**TEXTO FORNECIDO**
====

Os avanços da ciência têm sido responsáveis por várias tecnologias que alteraram os rumos da história. Parte delas para o bem, como as vacinas, os jatos, os computadores, mas há também as bombas e toda a tecnologia de guerra. Uma das descobertas dos anos 50 que talvez tenha sido a principal responsável pela mudança na vida e no papel social da mulher foi a pílula anticoncepcional, que propiciou uma maior inserção da mulher no mercado de trabalho e também uma liberdade sexual que ela ainda não conhecia.

A pílula anticoncepcional é um contraceptivo hormonal que surgiu na década de 50. Apesar de já existirem outros contraceptivos que permitiam que as decisões sobre a maternidade estivessem sob o controle da mulher, como a capa cervical (1838), o diafragma (1882), o método Ogino e Knaus ou "tabelinha" (início do século XX) e o DIU (década de 20), foi a pílula que carregou consigo o emblema de "libertadora".

"Se antes as decisões contraceptivas - com exceção do aborto - estavam sob o controle dos homens, os novos métodos mudaram as relações e a possibilidade masculina anterior de separar prazer de reprodução passou a ser também uma possibilidade das mulheres", afirma a professora Joana Maria Pedro, da Universidade Federal de Santa Catarina, para explicar que o surgimento desses métodos desequilibrou as relações de gênero (entre os sexos).

Quando surgiu no mercado, o novo contraceptivo foi aceito quase que prontamente - com exceção da Igreja Católica que até hoje não aceita os métodos anticoncepcionais -, isso porque eliminava a dependência da destreza do homem (como no coito interrompido ou no uso do preservativo); do controle (como o Ogino e Knaus); ou de interferência médica (no caso do DIU ou da laqueadura). Além disso, diferente dos outros métodos, podia ser usado sem o conhecimento dos pais, do marido, do amante etc.

====

**SUAS TAREFAS**
1) De acordo com o texto sobre a pílula anticoncepcional, que instituição até hoje não aceita os métodos anticoncepcionais?
2) Devolva, sem nenhuma alteração, todo o trecho do texto sobre a pílula anticoncepcional que vai desde "A pílula anticoncepcional é" até "(entre os sexos).".
As linhas apresentadas a seguir não são necessárias para esta atividade.

====

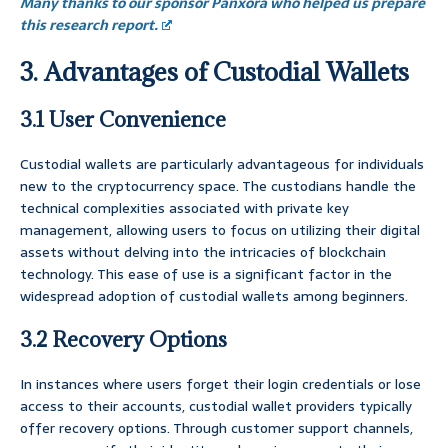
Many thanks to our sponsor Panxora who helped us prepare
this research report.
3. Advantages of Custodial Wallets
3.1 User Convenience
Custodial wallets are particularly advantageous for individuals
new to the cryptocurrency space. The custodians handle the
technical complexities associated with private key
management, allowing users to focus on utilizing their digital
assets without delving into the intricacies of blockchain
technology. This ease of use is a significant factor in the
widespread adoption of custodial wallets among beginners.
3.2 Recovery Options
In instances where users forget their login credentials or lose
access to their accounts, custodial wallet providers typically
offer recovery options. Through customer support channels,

====

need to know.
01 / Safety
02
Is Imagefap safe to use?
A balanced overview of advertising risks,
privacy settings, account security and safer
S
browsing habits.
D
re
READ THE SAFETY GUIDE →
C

====

**RESULTADOS ESPERADOS**
1) A Igreja Católica.

2)
A pílula anticoncepcional é um contraceptivo hormonal que surgiu na década de 50. Apesar de já existirem outros contraceptivos que permitiam que as decisões sobre a maternidade estivessem sob o controle da mulher, como a capa cervical (1838), o diafragma (1882), o método Ogino e Knaus ou "tabelinha" (início do século XX) e o DIU (década de 20), foi a pílula que carregou consigo o emblema de "libertadora".

"Se antes as decisões contraceptivas - com exceção do aborto - estavam sob o controle dos homens, os novos métodos mudaram as relações e a possibilidade masculina anterior de separar prazer de reprodução passou a ser também uma possibilidade das mulheres", afirma a professora Joana Maria Pedro, da Universidade Federal de Santa Catarina, para explicar que o surgimento desses métodos desequilibrou as relações de gênero (entre os sexos).